Available data >>
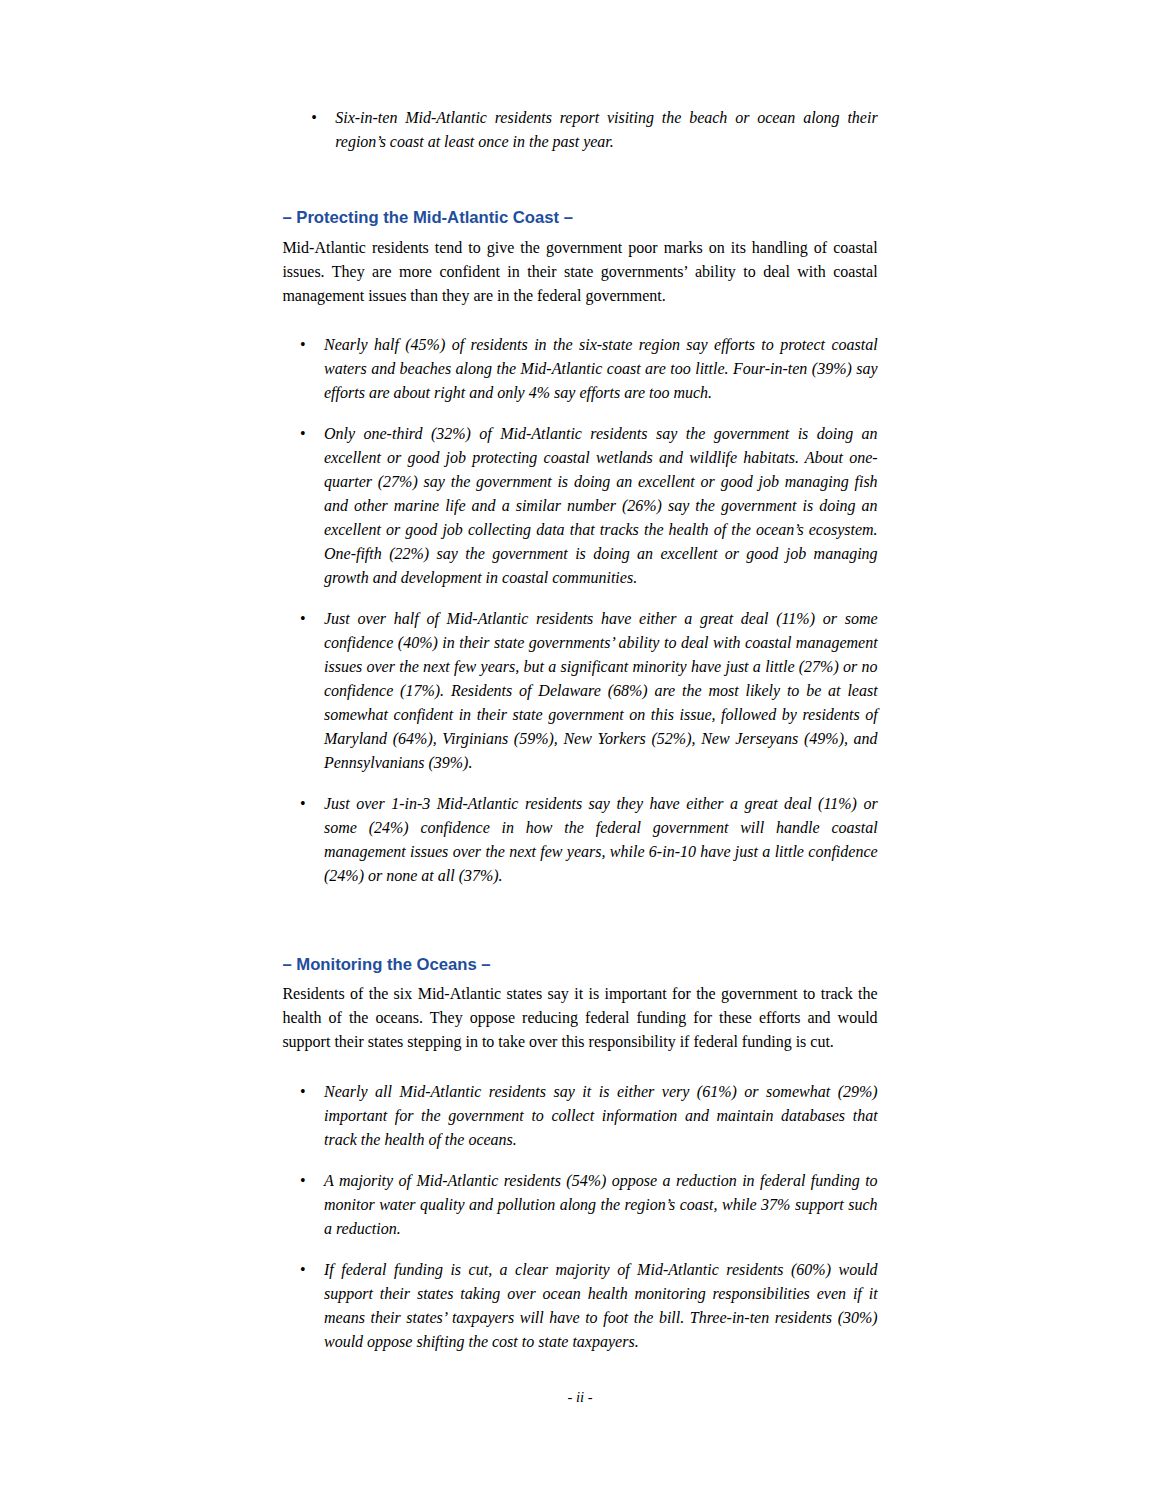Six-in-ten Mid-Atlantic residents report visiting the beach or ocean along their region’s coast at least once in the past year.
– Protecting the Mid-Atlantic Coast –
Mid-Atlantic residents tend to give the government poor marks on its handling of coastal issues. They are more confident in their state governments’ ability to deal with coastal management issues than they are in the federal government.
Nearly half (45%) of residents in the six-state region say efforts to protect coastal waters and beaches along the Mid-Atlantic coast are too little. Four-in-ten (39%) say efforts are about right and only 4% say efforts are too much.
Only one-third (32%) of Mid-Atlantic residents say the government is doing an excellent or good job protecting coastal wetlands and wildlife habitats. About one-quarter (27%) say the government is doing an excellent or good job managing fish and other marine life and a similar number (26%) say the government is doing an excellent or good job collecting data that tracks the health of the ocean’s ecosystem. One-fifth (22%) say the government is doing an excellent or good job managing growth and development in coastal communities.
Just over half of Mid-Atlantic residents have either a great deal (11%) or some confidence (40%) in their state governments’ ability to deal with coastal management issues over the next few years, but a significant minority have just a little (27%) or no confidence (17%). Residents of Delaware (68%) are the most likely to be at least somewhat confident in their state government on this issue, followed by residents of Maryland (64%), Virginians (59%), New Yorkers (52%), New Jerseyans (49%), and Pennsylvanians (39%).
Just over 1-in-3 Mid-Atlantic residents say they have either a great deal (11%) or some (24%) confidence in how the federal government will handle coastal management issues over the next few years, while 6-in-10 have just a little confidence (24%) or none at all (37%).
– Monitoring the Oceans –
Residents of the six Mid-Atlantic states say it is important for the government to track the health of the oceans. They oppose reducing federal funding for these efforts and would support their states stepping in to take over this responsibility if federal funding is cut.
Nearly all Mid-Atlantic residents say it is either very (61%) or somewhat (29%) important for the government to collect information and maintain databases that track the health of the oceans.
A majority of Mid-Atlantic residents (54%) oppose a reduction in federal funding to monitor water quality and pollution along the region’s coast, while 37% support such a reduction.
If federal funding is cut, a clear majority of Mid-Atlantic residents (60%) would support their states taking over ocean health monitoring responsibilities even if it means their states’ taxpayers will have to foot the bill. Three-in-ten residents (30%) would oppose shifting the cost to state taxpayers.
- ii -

Your assignment >> Exactly how many lines in the material above mention the word "while"? Give the number and nothing besides.

Answer space >> 2